Dans la quasi-totalité des contrats de bail, le propriétaire exige une clause de solidarité qui le prémunit contre les impayés. En effet, aucun texte de loi ne règlemente la situation des colocataires qui ne seraient pas unis par le mariage ou par un Pacs.

Cette clause permet au bailleur d'exiger, de n'importe lequel des colocataires, le paiement de la totalité des sommes dues au titre de la location (loyers, charges, réparations locatives). Le colocataire qui a payé la part d'un autre pourra quand même se retourner contre ce dernier afin d'obtenir le remboursement.

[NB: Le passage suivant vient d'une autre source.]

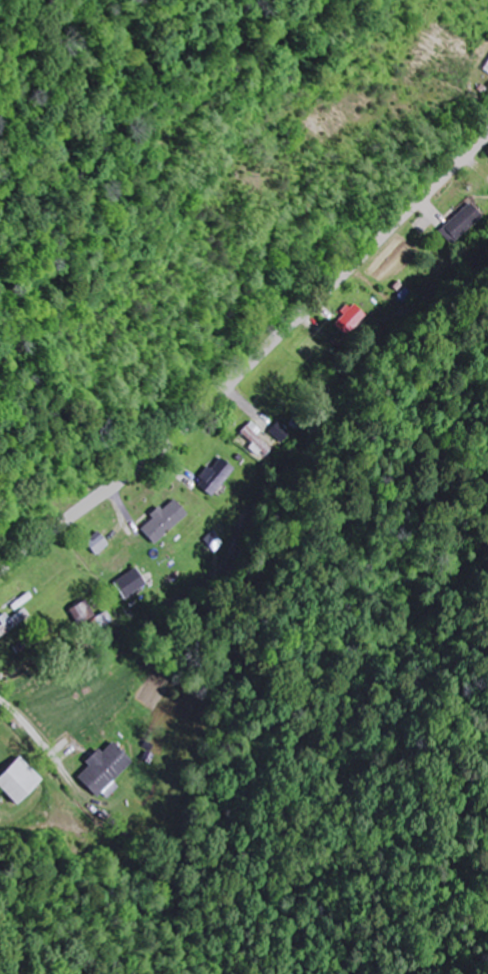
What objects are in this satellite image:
building: (464, 223)
building: (406, 295)
building: (351, 319)
road: (252, 366)
building: (283, 433)
building: (258, 440)
building: (219, 477)
building: (167, 522)
building: (217, 542)
building: (101, 543)
building: (135, 584)
building: (83, 613)
building: (13, 623)
building: (108, 769)
building: (22, 782)

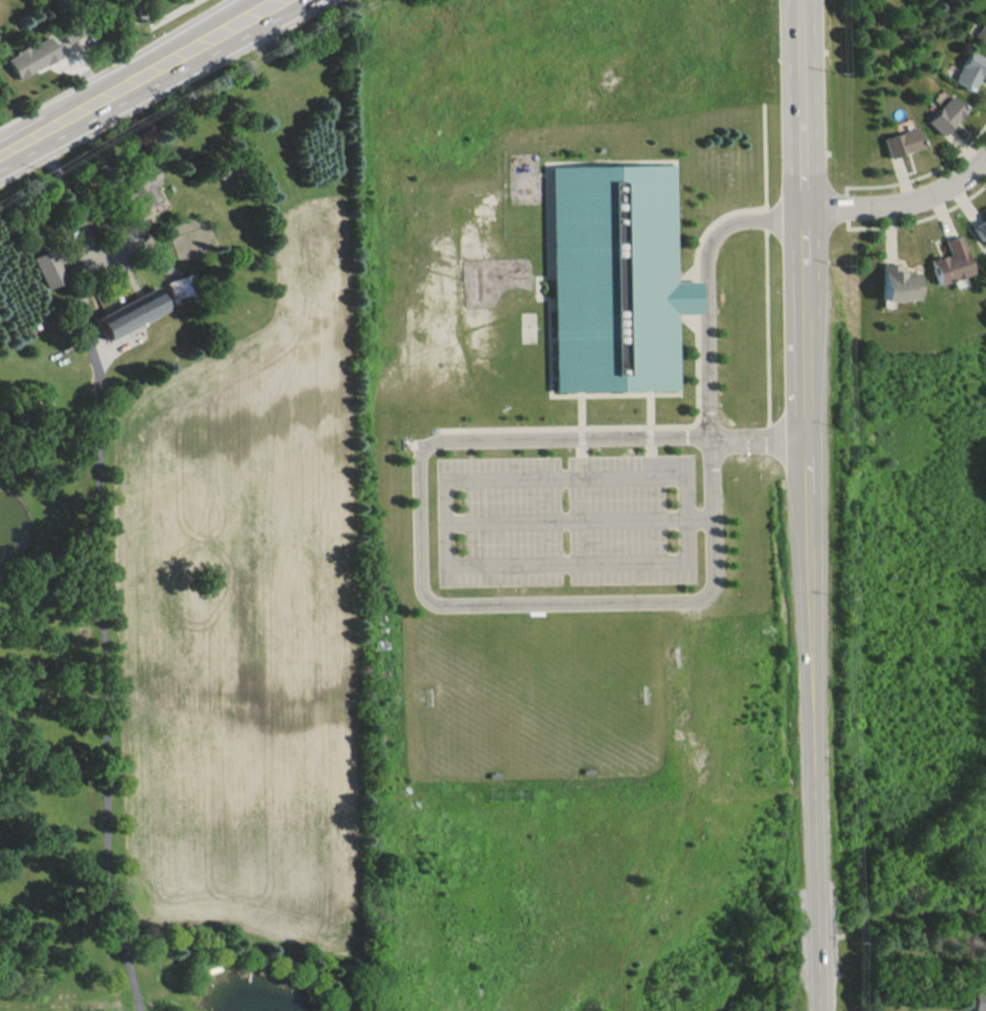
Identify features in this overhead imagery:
road: (169, 11)
building: (71, 27)
building: (981, 31)
road: (805, 47)
building: (32, 56)
building: (968, 69)
road: (129, 74)
building: (944, 114)
building: (899, 141)
road: (806, 152)
building: (141, 186)
road: (73, 201)
road: (902, 202)
building: (981, 228)
road: (110, 252)
building: (950, 261)
building: (48, 265)
building: (615, 282)
building: (897, 283)
building: (178, 286)
road: (709, 293)
building: (129, 303)
road: (807, 327)
road: (760, 445)
road: (584, 526)
parking lot: (571, 527)
road: (454, 534)
road: (433, 604)
crop: (247, 624)
road: (103, 627)
road: (811, 728)
building: (979, 999)

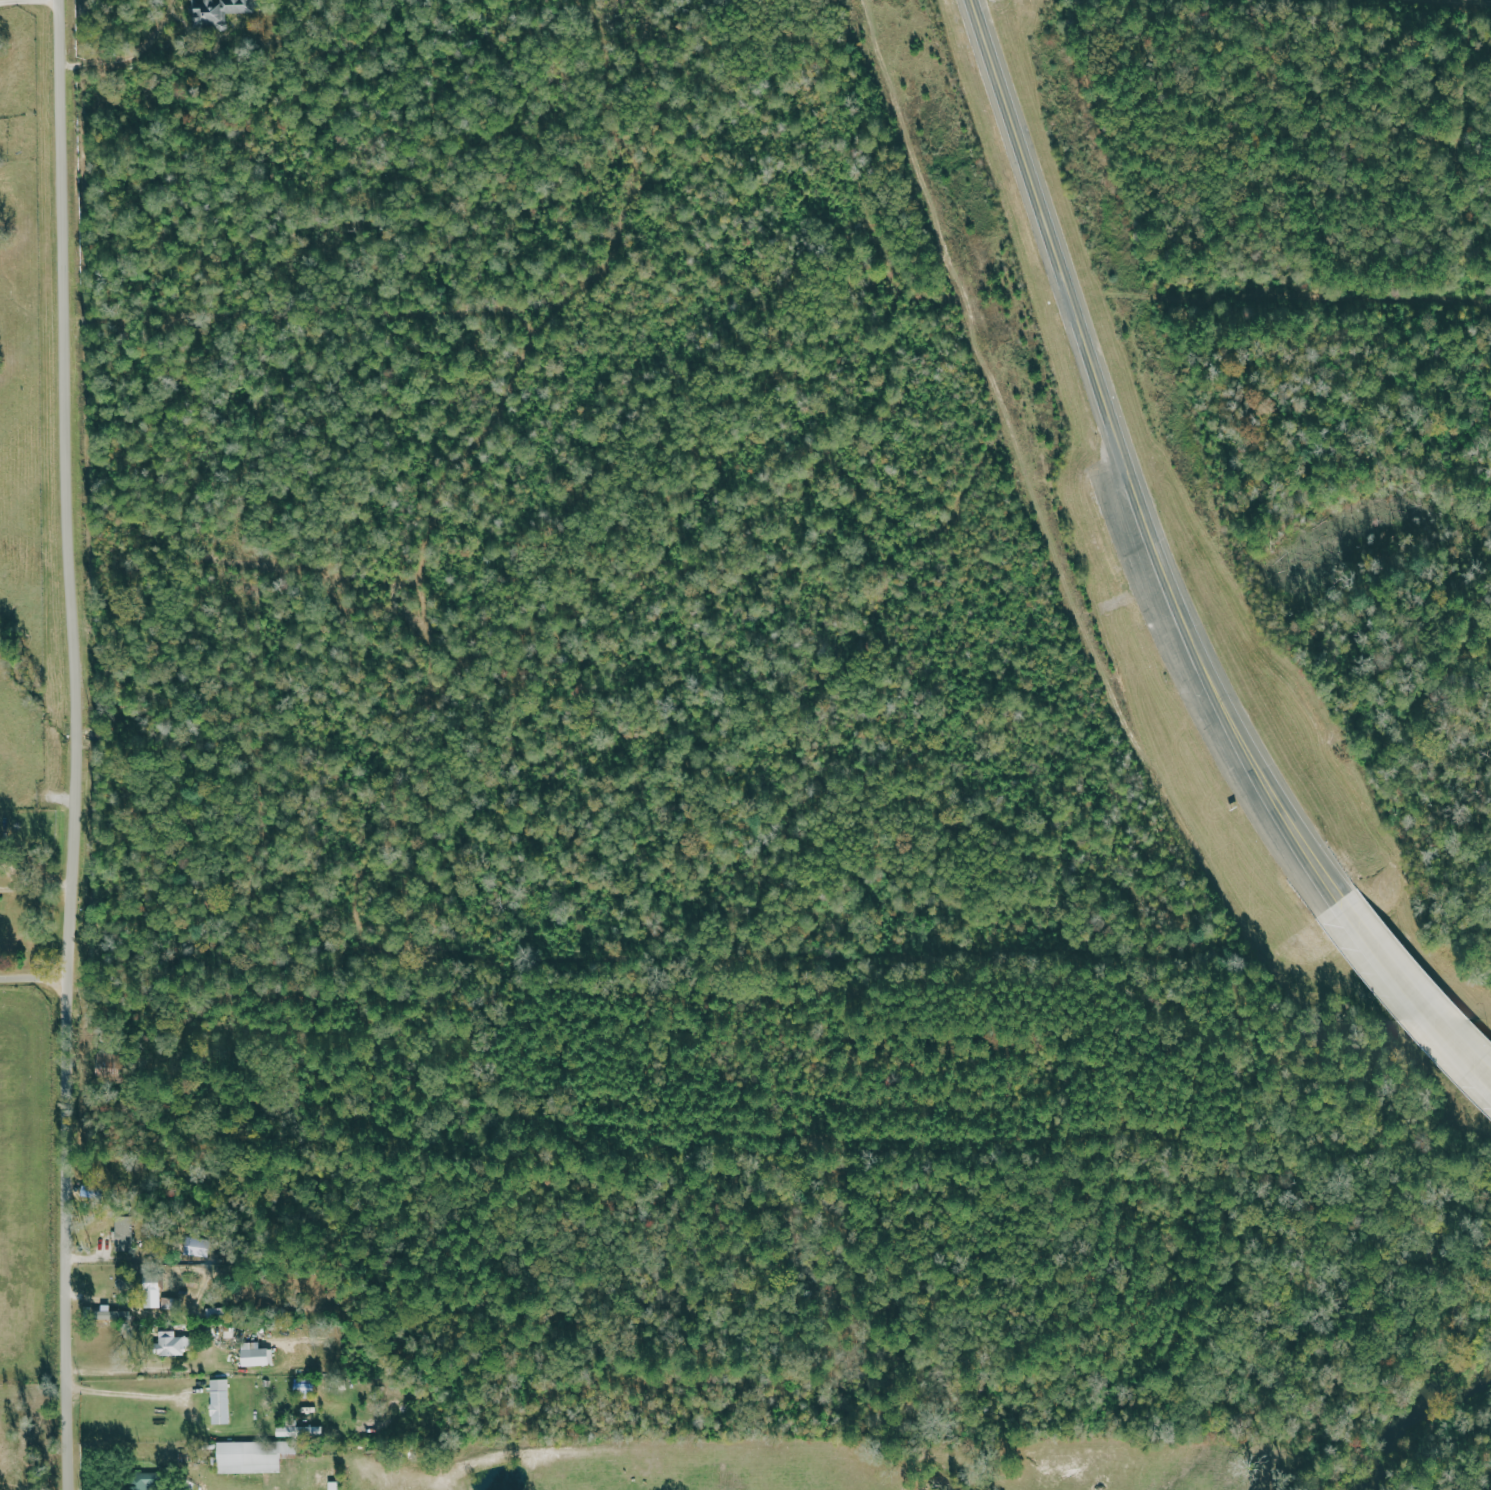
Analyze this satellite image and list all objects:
road: (27, 7)
building: (221, 12)
road: (130, 57)
road: (1121, 470)
road: (66, 744)
road: (35, 981)
road: (1414, 996)
building: (125, 1233)
building: (199, 1247)
building: (153, 1294)
building: (111, 1314)
building: (173, 1345)
building: (256, 1354)
road: (125, 1372)
road: (127, 1393)
building: (220, 1401)
river: (1419, 1420)
building: (300, 1431)
building: (253, 1456)
building: (144, 1481)
building: (335, 1485)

Pour être valable, la clause de solidarité doit être expressément prévue dans le bail, sinon, le bailleur peut s'adresser à chaque locataire pour le paiement de sa part.

 

» Il faut savoir que la taxe d'habitation n'est adressée qu'à un seul des colocataires. Ces derniers devront ensuite s'entendre pour régulariser la situation.

 

La caution solidaire consentie par un tiers

Le bailleur a la possibilité de demander une autre garantie de paiement (en plus de la clause de solidarité des colocataires) qui est la caution solidaire consentie par un tiers, en général un membre de la famille ou un proche.

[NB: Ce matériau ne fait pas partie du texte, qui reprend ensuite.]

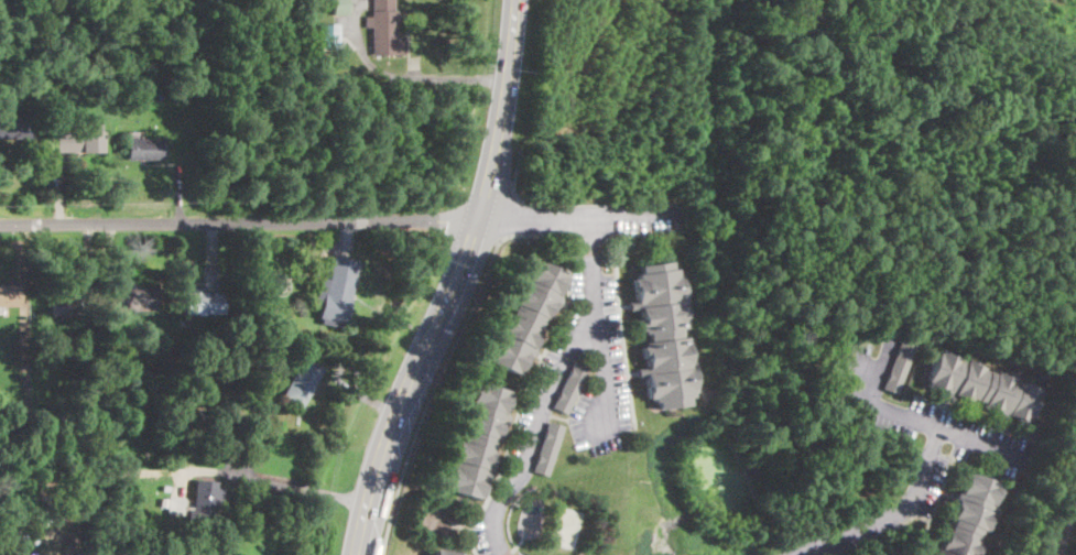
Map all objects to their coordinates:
building: (340, 6)
building: (321, 11)
building: (385, 29)
building: (152, 70)
building: (99, 72)
road: (449, 77)
building: (14, 125)
building: (80, 139)
building: (144, 149)
road: (513, 175)
road: (511, 213)
road: (576, 216)
road: (239, 222)
road: (639, 232)
road: (589, 235)
road: (455, 283)
building: (247, 285)
building: (276, 285)
building: (339, 290)
building: (11, 295)
building: (131, 299)
building: (202, 303)
building: (66, 304)
building: (523, 316)
road: (619, 331)
building: (214, 336)
building: (660, 336)
building: (154, 337)
building: (177, 345)
road: (444, 360)
building: (899, 367)
road: (601, 368)
building: (249, 372)
building: (303, 382)
road: (546, 387)
building: (570, 387)
building: (982, 387)
road: (522, 394)
road: (937, 425)
building: (474, 440)
building: (547, 448)
building: (37, 467)
road: (297, 486)
building: (166, 487)
building: (204, 501)
building: (177, 507)
road: (892, 513)
building: (968, 516)
railway: (1065, 525)
building: (437, 554)
building: (444, 554)

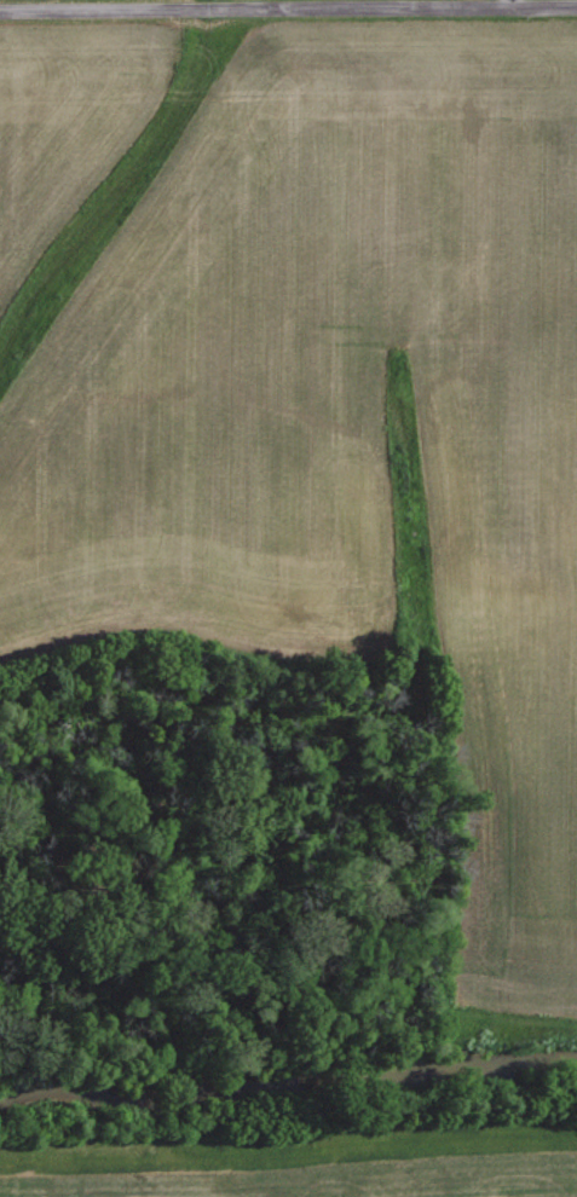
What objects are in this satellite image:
road: (288, 4)
river: (288, 1060)

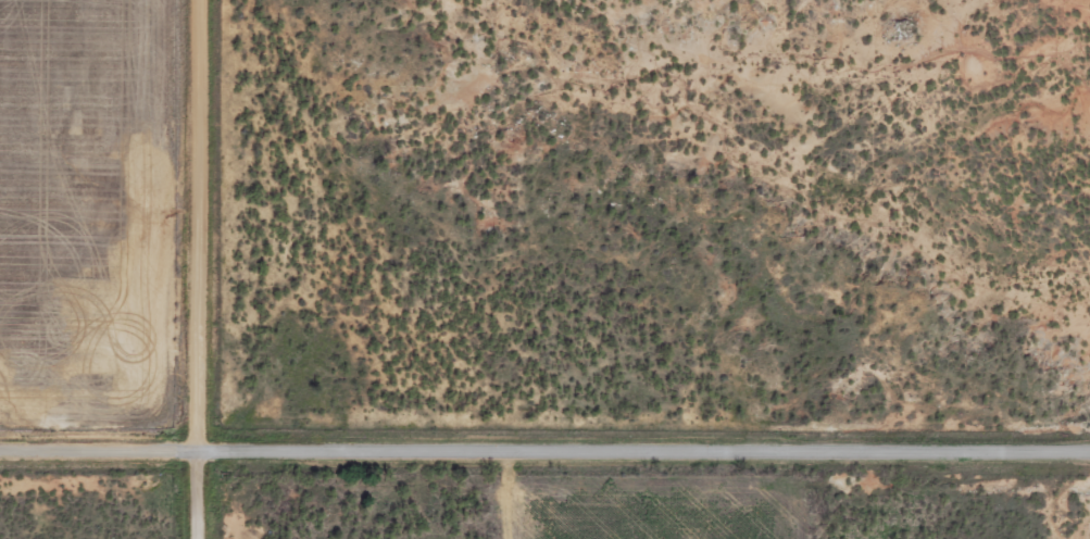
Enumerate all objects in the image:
road: (205, 269)
road: (544, 452)

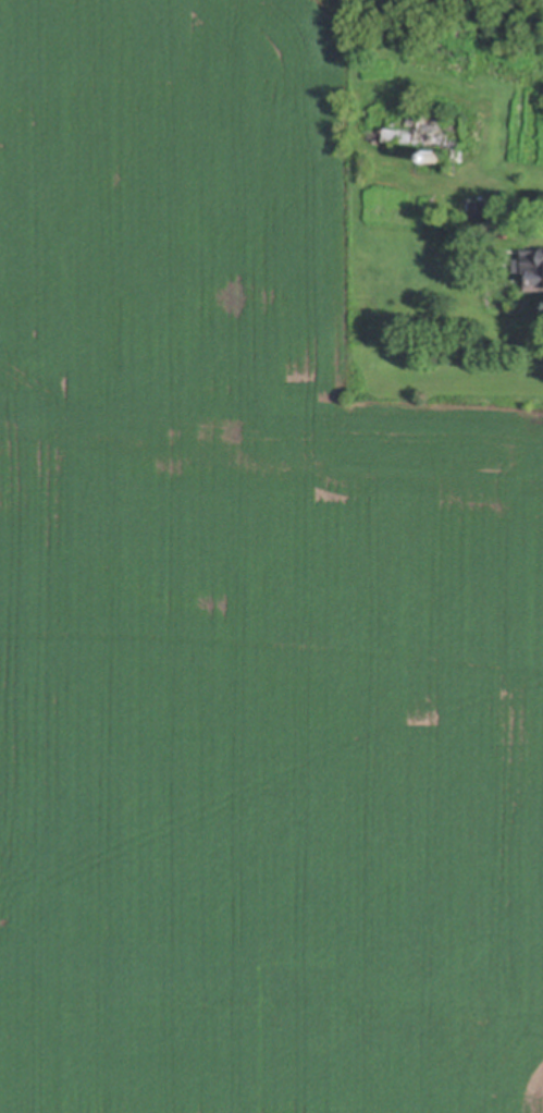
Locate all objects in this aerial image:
building: (436, 160)
building: (481, 213)
building: (519, 270)
building: (534, 275)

Elle est exigée par le propriétaire lorsque les colocataires sont étudiants ou lorsque le loyer et les charges dépassent le tiers de leurs ressources. L'engagement dure jusqu'à la fin du bail, soit trois ans.

La personne qui se porte caution solidaire est responsable du paiement des loyers et des charges dans les mêmes conditions que le locataire.

Elle pourra être contrainte au paiement de l'intégralité du loyer, quitte ensuite à solliciter le remboursement aux autres colocataires dans la limite de leur part de loyer.